Page
========================

The statements above, if true, most strongly support which of the following?

A. To be placed into a certain classification, a fish must possess all the characteristics of that classification.
B. Physical characteristics, such as skeletons, are scientists' primary means of classifying new species.
C. Some fish with cartilaginous skeletons are not sharks.
D. The waters off Papua New Guinea are generally hospitable to eels.
E. A fish cannot be both a shark and an eel.


I discussed this question with my teacher and his answer was direct: this will never be on a GMAT exam!

The reason he evoked is that "generally" is not correct in the answer choices. Generally could mean that only 60% of the waters off Papua new Guinea are hospitable to eels and therefore, the conclusion is not obvious and is ambiguous!

========================

Provided material
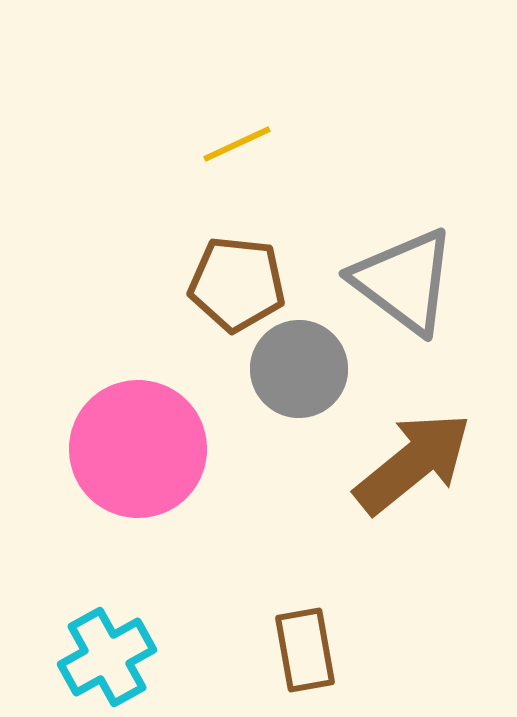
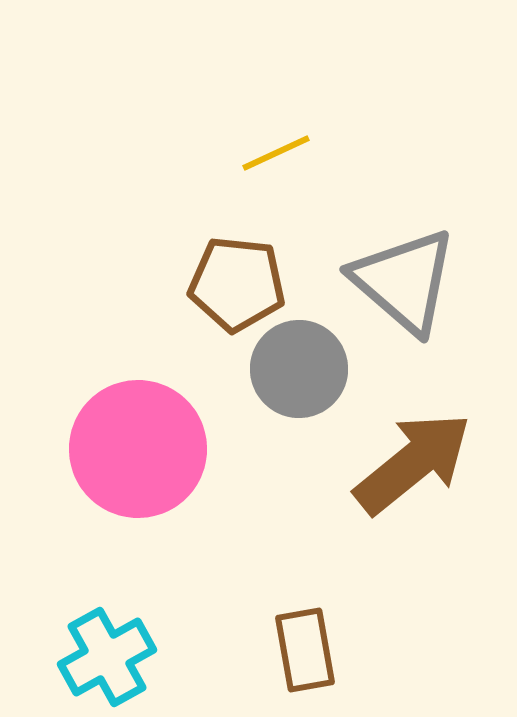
yellow line: moved 39 px right, 9 px down
gray triangle: rotated 4 degrees clockwise
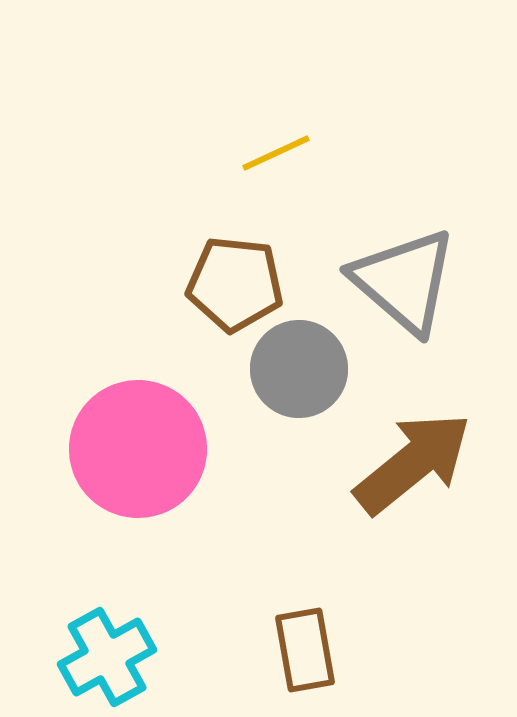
brown pentagon: moved 2 px left
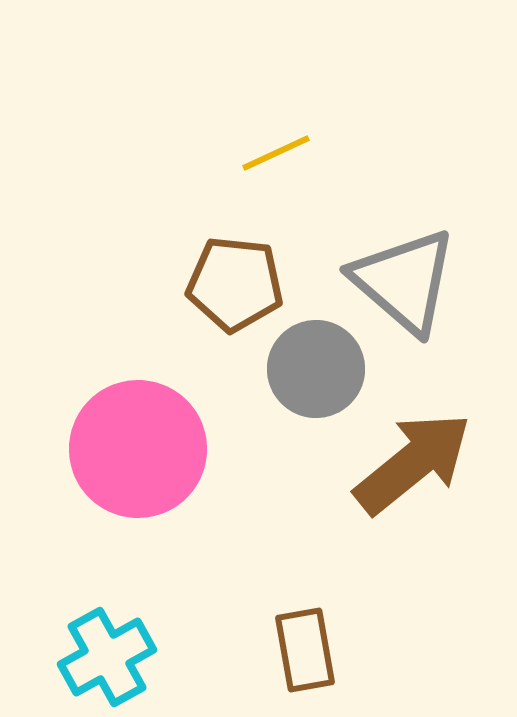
gray circle: moved 17 px right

========================

Please quote the stretch of the GMAT discussion from "A. To be placed" through "classifying new species.".

A. To be placed into a certain classification, a fish must possess all the characteristics of that classification.
B. Physical characteristics, such as skeletons, are scientists' primary means of classifying new species.